# Provided material
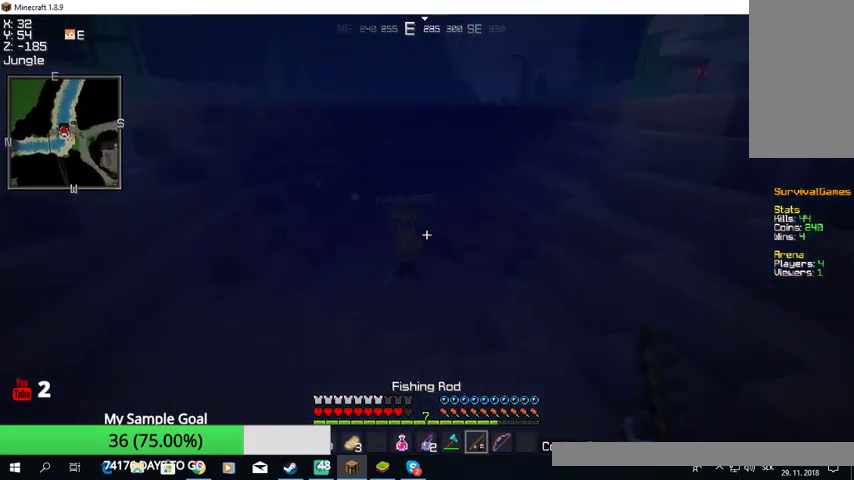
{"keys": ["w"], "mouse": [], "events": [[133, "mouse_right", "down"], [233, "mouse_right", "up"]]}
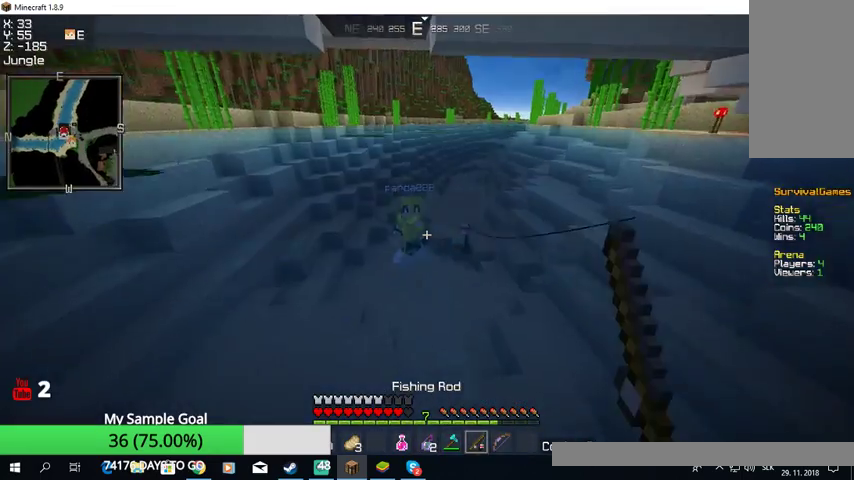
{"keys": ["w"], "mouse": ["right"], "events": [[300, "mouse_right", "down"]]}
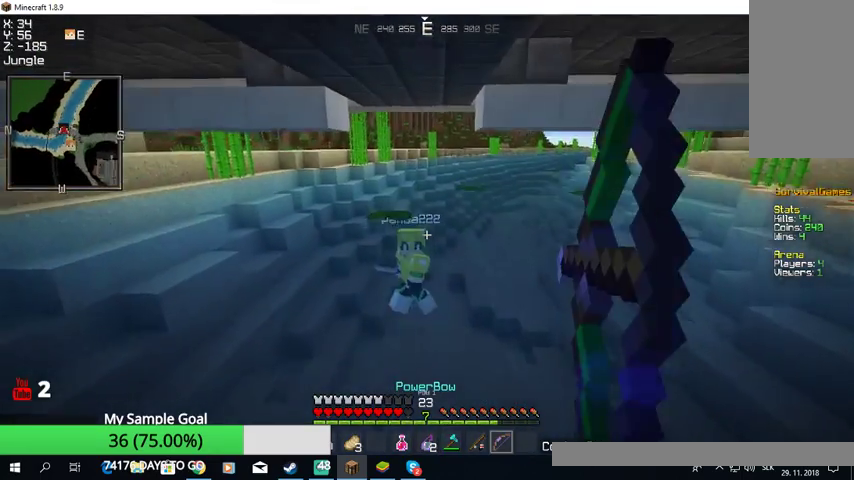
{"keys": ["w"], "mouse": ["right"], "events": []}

# Task brief
Please retype the whole listing above exactly, without any of its images.

# Task solution
{"keys": ["w"], "mouse": [], "events": [[133, "mouse_right", "down"], [233, "mouse_right", "up"]]}
{"keys": ["w"], "mouse": ["right"], "events": [[300, "mouse_right", "down"]]}
{"keys": ["w"], "mouse": ["right"], "events": []}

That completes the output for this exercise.